> _Exercise materials_:

::::::

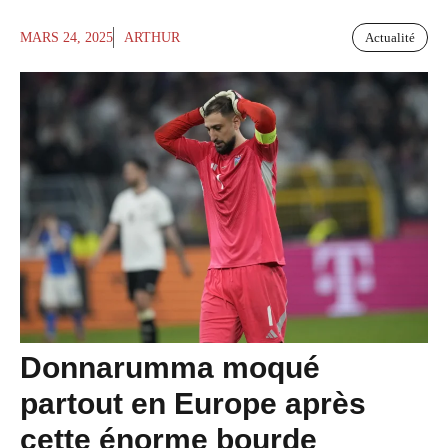
MARS 24, 2025
ARTHUR
Actualité
Donnarumma moqué
partout en Europe après
cette énorme bourde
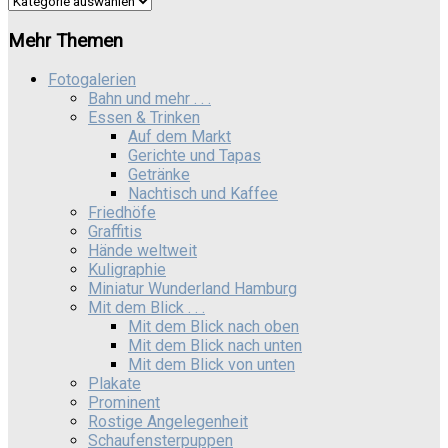
Mehr Themen
Fotogalerien
Bahn und mehr . . .
Essen & Trinken
Auf dem Markt
Gerichte und Tapas
Getränke
Nachtisch und Kaffee
Friedhöfe
Graffitis
Hände weltweit
Kuligraphie
Miniatur Wunderland Hamburg
Mit dem Blick . . .
Mit dem Blick nach oben
Mit dem Blick nach unten
Mit dem Blick von unten
Plakate
Prominent
Rostige Angelegenheit
Schaufensterpuppen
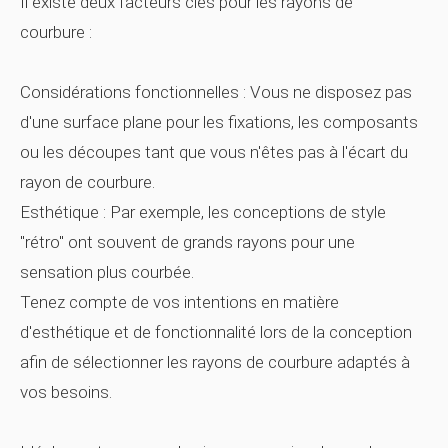
Il existe deux facteurs clés pour les rayons de
courbure :
Considérations fonctionnelles :
Vous ne disposez pas
d'une surface plane pour les fixations, les composants
ou les découpes tant que vous n'êtes pas à l'écart du
rayon de courbure.
Esthétique :
Par exemple, les conceptions de style
"rétro" ont souvent de grands rayons pour une
sensation plus courbée.
Tenez compte de vos intentions en matière
d'esthétique et de fonctionnalité lors de la conception
afin de sélectionner les rayons de courbure adaptés à
vos besoins.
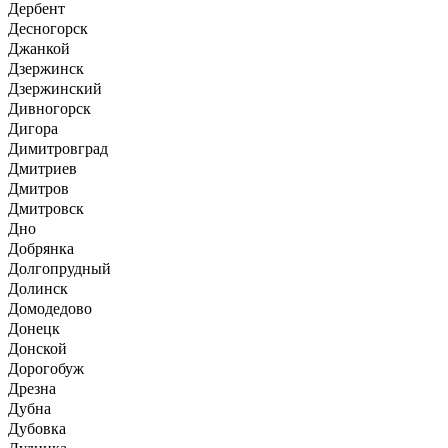
Дербент
Десногорск
Джанкой
Дзержинск
Дзержинский
Дивногорск
Дигора
Димитровград
Дмитриев
Дмитров
Дмитровск
Дно
Добрянка
Долгопрудный
Долинск
Домодедово
Донецк
Донской
Дорогобуж
Дрезна
Дубна
Дубовка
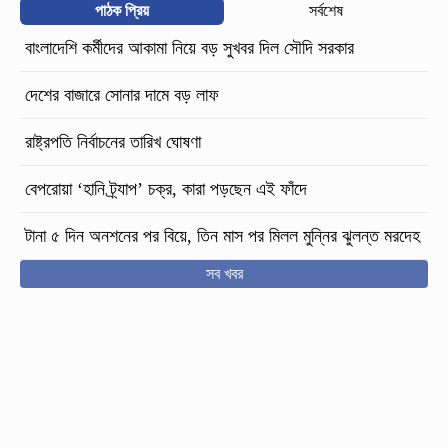
পাঠক প্রিয়
সর্বশেষ
বাংলাদেশি কর্মীদের আকামা নিয়ে বড় সুখবর দিল সৌদি সরকার
দেশের বাজারে সোনার দামে বড় লাফ
রাষ্ট্রপতি নির্বাচনের তারিখ ঘোষণা
বেপরোয়া ‘হানি ট্র্যাপ’ চক্র, কারা পড়ছেন এই ফাঁদে
টানা ৫ দিন অনশনের পর বিয়ে, তিন মাস পর মিলল মুন্নির ঝুলন্ত মরদেহ
সব খবর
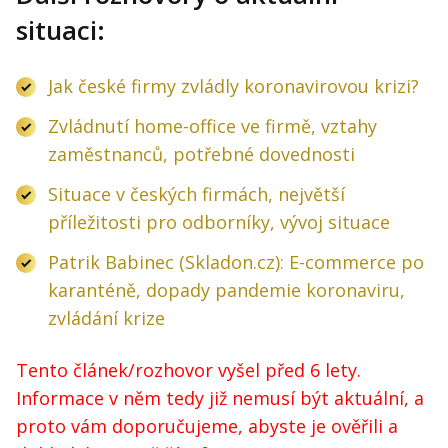
situaci:
Jak české firmy zvládly koronavirovou krizi?
Zvládnutí home-office ve firmě, vztahy
zaměstnanců, potřebné dovednosti
Situace v českých firmách, největší
příležitosti pro odborníky, vývoj situace
Patrik Babinec (Skladon.cz): E-commerce po
karanténě, dopady pandemie koronaviru,
zvládání krize
Tento článek/rozhovor vyšel před 6 lety.
Informace v něm tedy již nemusí být aktuální, a
proto vám doporučujeme, abyste je ověřili a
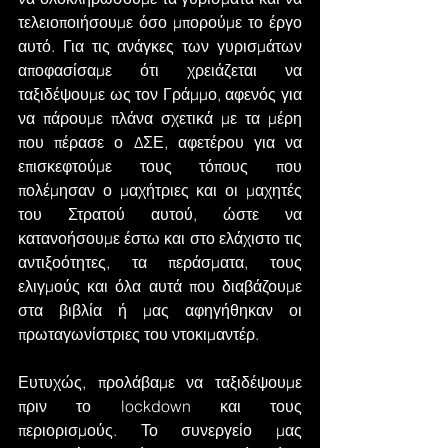
τελειοποιήσουμε όσο μπορούμε το έργο 
αυτό. Για τις ανάγκες των γυρισμάτων 
αποφασίσαμε ότι χρειάζεται να 
ταξιδέψουμε ως τον Γράμμο, αφενός για 
να πάρουμε πλάνα σχετικά με τα μέρη 
που πέρασε ο ΔΣΕ, αφετέρου για να 
επισκεφτούμε τους τόπους που 
πολέμησαν ο μαχήτριες και οι μαχητές 
του Στρατού αυτού, ώστε να 
κατανοήσουμε έστω και στο ελάχιστο τις 
αντιξοότητες, τα περάσματα, τους 
ελιγμούς και όλα αυτά που διαβάζουμε 
στα βιβλία ή μας αφηγήθηκαν οι 
πρωταγωνίστριες του ντοκιμαντέρ.
Ευτυχώς, προλάβαμε να ταξιδέψουμε 
πριν το lockdown και τους 
περιορισμούς. Το συνεργείο μας 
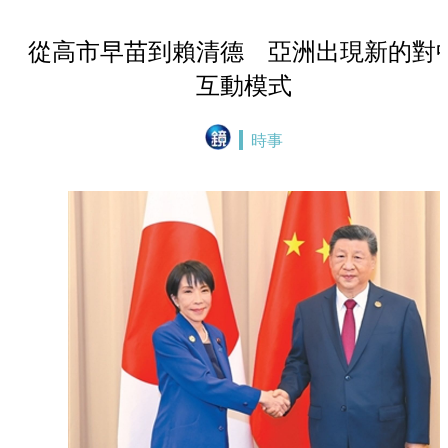
從高市早苗到賴清德 亞洲出現新的對
互動模式
時事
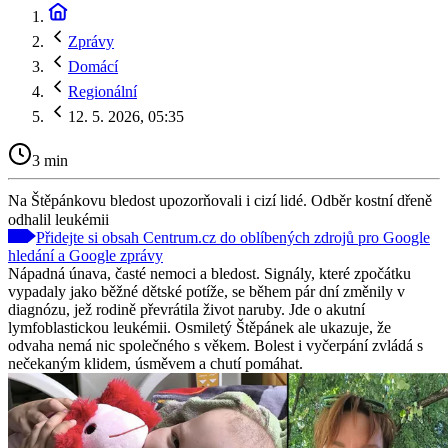
Zprávy
Domácí
Regionální
12. 5. 2026, 05:35
3 min
Na Štěpánkovu bledost upozorňovali i cizí lidé. Odběr kostní dřeně
odhalil leukémii
Přidejte si obsah Centrum.cz do oblíbených zdrojů pro Google
hledání a Google zprávy
Nápadná únava, časté nemoci a bledost. Signály, které zpočátku
vypadaly jako běžné dětské potíže, se během pár dní změnily v
diagnózu, jež rodině převrátila život naruby. Jde o akutní
lymfoblastickou leukémii. Osmiletý Štěpánek ale ukazuje, že
odvaha nemá nic společného s věkem. Bolest i vyčerpání zvládá s
nečekaným klidem, úsměvem a chutí pomáhat.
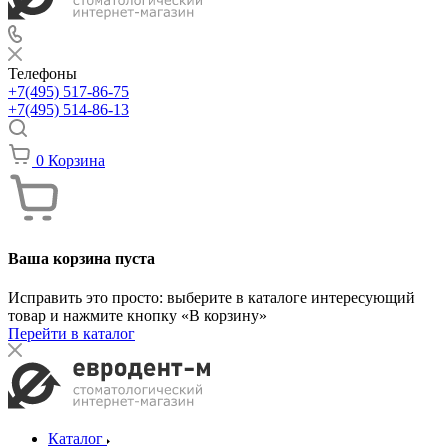
Телефоны
+7(495) 517-86-75
+7(495) 514-86-13
0
Корзина
Ваша корзина пуста
Исправить это просто: выберите в каталоге интересующий
товар и нажмите кнопку «В корзину»
Перейти в каталог
Каталог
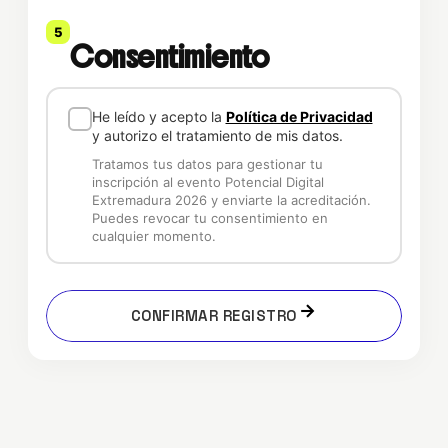
5
Consentimiento
He leído y acepto la
Política de Privacidad
y autorizo el tratamiento de mis datos.
Tratamos tus datos para gestionar tu
inscripción al evento Potencial Digital
Extremadura 2026 y enviarte la acreditación.
Puedes revocar tu consentimiento en
cualquier momento.
CONFIRMAR REGISTRO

::::::

> _Prompt_: Reproduce the text of all the data above, substituting "Mit der Sicht" for each occurrence of "Mit dem Blick" and leaving everything else unchanged. Omit the pictures from your answer.

> _Task answer_:
MARS 24, 2025
ARTHUR
Actualité
Donnarumma moqué
partout en Europe après
cette énorme bourde
Mehr Themen
Fotogalerien
Bahn und mehr . . .
Essen & Trinken
Auf dem Markt
Gerichte und Tapas
Getränke
Nachtisch und Kaffee
Friedhöfe
Graffitis
Hände weltweit
Kuligraphie
Miniatur Wunderland Hamburg
Mit der Sicht . . .
Mit der Sicht nach oben
Mit der Sicht nach unten
Mit der Sicht von unten
Plakate
Prominent
Rostige Angelegenheit
Schaufensterpuppen
Il existe deux facteurs clés pour les rayons de
courbure :
Considérations fonctionnelles :
Vous ne disposez pas
d'une surface plane pour les fixations, les composants
ou les découpes tant que vous n'êtes pas à l'écart du
rayon de courbure.
Esthétique :
Par exemple, les conceptions de style
"rétro" ont souvent de grands rayons pour une
sensation plus courbée.
Tenez compte de vos intentions en matière
d'esthétique et de fonctionnalité lors de la conception
afin de sélectionner les rayons de courbure adaptés à
vos besoins.
Дербент
Десногорск
Джанкой
Дзержинск
Дзержинский
Дивногорск
Дигора
Димитровград
Дмитриев
Дмитров
Дмитровск
Дно
Добрянка
Долгопрудный
Долинск
Домодедово
Донецк
Донской
Дорогобуж
Дрезна
Дубна
Дубовка
পাঠক প্রিয়
সর্বশেষ
বাংলাদেশি কর্মীদের আকামা নিয়ে বড় সুখবর দিল সৌদি সরকার
দেশের বাজারে সোনার দামে বড় লাফ
রাষ্ট্রপতি নির্বাচনের তারিখ ঘোষণা
বেপরোয়া ‘হানি ট্র্যাপ’ চক্র, কারা পড়ছেন এই ফাঁদে
টানা ৫ দিন অনশনের পর বিয়ে, তিন মাস পর মিলল মুন্নির ঝুলন্ত মরদেহ
সব খবর
situaci:
Jak české firmy zvládly koronavirovou krizi?
Zvládnutí home-office ve firmě, vztahy
zaměstnanců, potřebné dovednosti
Situace v českých firmách, největší
příležitosti pro odborníky, vývoj situace
Patrik Babinec (Skladon.cz): E-commerce po
karanténě, dopady pandemie koronaviru,
zvládání krize
Tento článek/rozhovor vyšel před 6 lety.
Informace v něm tedy již nemusí být aktuální, a
proto vám doporučujeme, abyste je ověřili a
τελειοποιήσουμε όσο μπορούμε το έργο 
αυτό. Για τις ανάγκες των γυρισμάτων 
αποφασίσαμε ότι χρειάζεται να 
ταξιδέψουμε ως τον Γράμμο, αφενός για 
να πάρουμε πλάνα σχετικά με τα μέρη 
που πέρασε ο ΔΣΕ, αφετέρου για να 
επισκεφτούμε τους τόπους που 
πολέμησαν ο μαχήτριες και οι μαχητές 
του Στρατού αυτού, ώστε να 
κατανοήσουμε έστω και στο ελάχιστο τις 
αντιξοότητες, τα περάσματα, τους 
ελιγμούς και όλα αυτά που διαβάζουμε 
στα βιβλία ή μας αφηγήθηκαν οι 
πρωταγωνίστριες του ντοκιμαντέρ.
Ευτυχώς, προλάβαμε να ταξιδέψουμε 
πριν το lockdown και τους 
περιορισμούς. Το συνεργείο μας 
從高市早苗到賴清德 亞洲出現新的對
互動模式
時事
Zprávy
Domácí
Regionální
12. 5. 2026, 05:35
3 min
Na Štěpánkovu bledost upozorňovali i cizí lidé. Odběr kostní dřeně
odhalil leukémii
Přidejte si obsah Centrum.cz do oblíbených zdrojů pro Google
hledání a Google zprávy
Nápadná únava, časté nemoci a bledost. Signály, které zpočátku
vypadaly jako běžné dětské potíže, se během pár dní změnily v
diagnózu, jež rodině převrátila život naruby. Jde o akutní
lymfoblastickou leukémii. Osmiletý Štěpánek ale ukazuje, že
odvaha nemá nic společného s věkem. Bolest i vyčerpání zvládá s
nečekaným klidem, úsměvem a chutí pomáhat.
Телефоны
+7(495) 517-86-75
+7(495) 514-86-13
0
Корзина
Ваша корзина пуста
Исправить это просто: выберите в каталоге интересующий
товар и нажмите кнопку «В корзину»
Перейти в каталог
Каталог
5
Consentimiento
He leído y acepto la
Política de Privacidad
y autorizo el tratamiento de mis datos.
Tratamos tus datos para gestionar tu
inscripción al evento Potencial Digital
Extremadura 2026 y enviarte la acreditación.
Puedes revocar tu consentimiento en
cualquier momento.
CONFIRMAR REGISTRO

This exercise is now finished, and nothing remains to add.